Evolution and Function of Cytochrome P450 Enzymes in Aquatic Species

My basic research program focuses on the cytochrome P450 superfamily of proteins with an emphasis on their evolution and function in aquatic species such as fish.  Cytochrome P450 enzymes, or CYPs, are important for production and metabolism of important biological signaling molecules such as hormones.  CYPs are also a key component of the defensome – the genes that aid in protection and defense from toxic compounds.  Vertebrate species have 50-100 CYP genes in their genome but the function of many of these genes in non-mammalian species is unclear.  Our projects involve genome annotation of CYP sequences, phylogenetic studies of CYP families, protein expression and functional testing of CYPs.  This research raised fundamental questions about CYP protein function and attracts students with strong interests in protein evolution, bioinformatics, molecular biology and biochemistry.

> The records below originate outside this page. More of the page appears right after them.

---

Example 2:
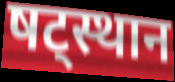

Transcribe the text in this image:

षट्स्थान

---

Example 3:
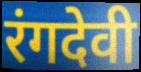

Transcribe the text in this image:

रंगदेवी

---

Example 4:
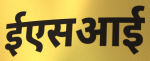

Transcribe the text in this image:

ईएसआई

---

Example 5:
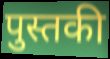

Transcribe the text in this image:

पुस्तकी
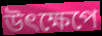
উৎক্ষেপে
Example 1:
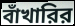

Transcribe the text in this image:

বাঁখারির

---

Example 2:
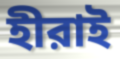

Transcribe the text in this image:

হীরাই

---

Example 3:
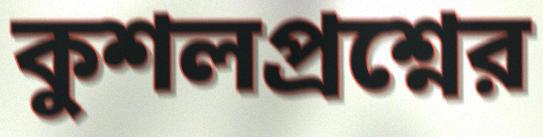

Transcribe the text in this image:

কুশলপ্রশ্নের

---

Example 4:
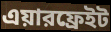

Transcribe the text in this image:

এয়ারফ্রেইট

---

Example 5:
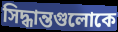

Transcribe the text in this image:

সিদ্ধান্তগুলোকে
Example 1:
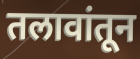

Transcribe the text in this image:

तलावांतून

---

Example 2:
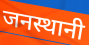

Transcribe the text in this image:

जनस्थानी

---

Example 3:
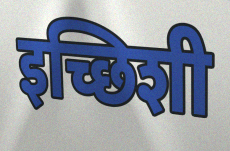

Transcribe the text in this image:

इच्छिशी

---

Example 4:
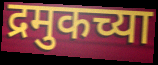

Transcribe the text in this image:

द्रमुकच्या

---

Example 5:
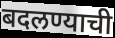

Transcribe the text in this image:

बदलण्याची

Environmental physiology and aquatic toxicology of vertebrates

My environmental research focuses on the effects of contaminants on marine and freshwater aquatic vertebrate species such as fish and marine mammals.  I am particularly interested in organochlorine compounds (e.g. dioxins, furans, PCBs, PAHs), endocrine disrupters and pharmaceuticals; all of which originate from human activities and are found in the aquatic environment.  This research is rooted in comparative physiology and endocrinology: contrasting data that exists in other vertebrate species when there is evidence of strong conservation of function, pathways, and expression of proteins across taxa.  I have a strong emphasis on combining field and laboratory research, in order to study environmentally relevant questions in the field and investigate cause and effect and mechanisms of toxicology with controlled experiments and in vitro studies.  Current studies focus on the zebrafish as a model aquatic organism and the round goby in the Great Lakes Region.  My environmental research uses tools of molecular biology, histology, biochemistry, physiology, transcriptomics, field and experimental studies to address these questions.

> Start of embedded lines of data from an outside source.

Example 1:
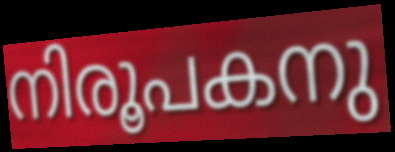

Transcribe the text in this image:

നിരൂപകനു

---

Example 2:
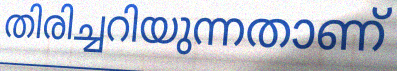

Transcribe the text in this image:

തിരിച്ചറിയുന്നതാണ്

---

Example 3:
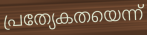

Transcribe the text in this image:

പ്രത്യേകതയെന്ന്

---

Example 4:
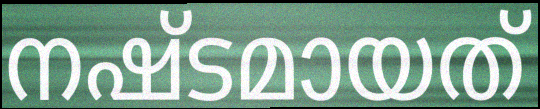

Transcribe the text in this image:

നഷ്ടമായത്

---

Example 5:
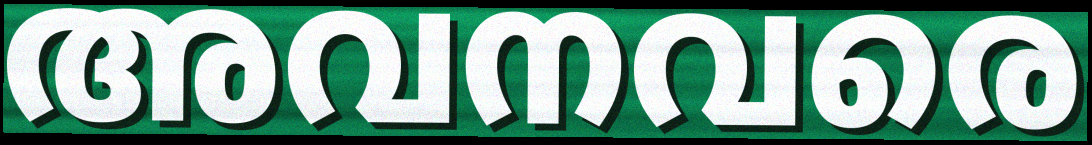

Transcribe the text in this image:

Impacts of Pharmaceuticals in the Aquatic Environment
Many studies have demonstrated that pharmaceuticals are entering the aquatic environment through waste water discharge.  In our lab, we use zebrafish as a model organism to determine the impacts of pharmaceuticals on adult and embryonic fish.  We study impacts of pharmaceuticals on reproduction and development, physiology (e.g. steroid hormone levels), and gene expression changes.  We are starting to determine life cycle impacts and examining the effects of parental exposure of the offspring.  This research will help us understand the effects of pharmaceuticals in the environment.

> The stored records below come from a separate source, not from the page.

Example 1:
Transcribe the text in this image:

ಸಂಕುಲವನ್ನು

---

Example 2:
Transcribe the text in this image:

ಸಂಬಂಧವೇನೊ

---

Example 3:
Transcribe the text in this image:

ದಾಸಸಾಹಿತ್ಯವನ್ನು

Endocrine Disrupters in Hamilton Harbour and the Great Lakes Region
Round goby are a benthic, territorial invasive species in the Great Lakes Basin.  In collaboration with Sigal Balshine (Department of Psychology, Neuroscience & Behaviour, McMaster University), we are using gobies to study endocrine disrupters in Hamilton Harbour.  This species is ideal for this study because it does not have a wide range and thus its contaminant exposure will reflect local pollution.  We have developed a quantitative PCR method for monitoring vitellogenin gene expression in male gobies.  Vitellogenin, an egg yolk precursor protein, should not be expressed in males unless they have been exposed to a natural or xeno- estrogen.  Round goby, and other species in Hamilton Harbour, display intersex, a condition where male testis have both sperm and eggs.  We hope to identify sites polluted with endocrine disrupters within Hamilton Harbour and the Great Lakes Region and determine what contaminants are causing the endocrine disruption.


My research has been funded by the Natural Sciences and Engineering Research Council of Canada (NSERC) Discovery and Strategic Project Programs, the Canadian Water Network (CWN), Canadian Foundation of Innovation (CFI), and Ontario Innovation Trust (OIT).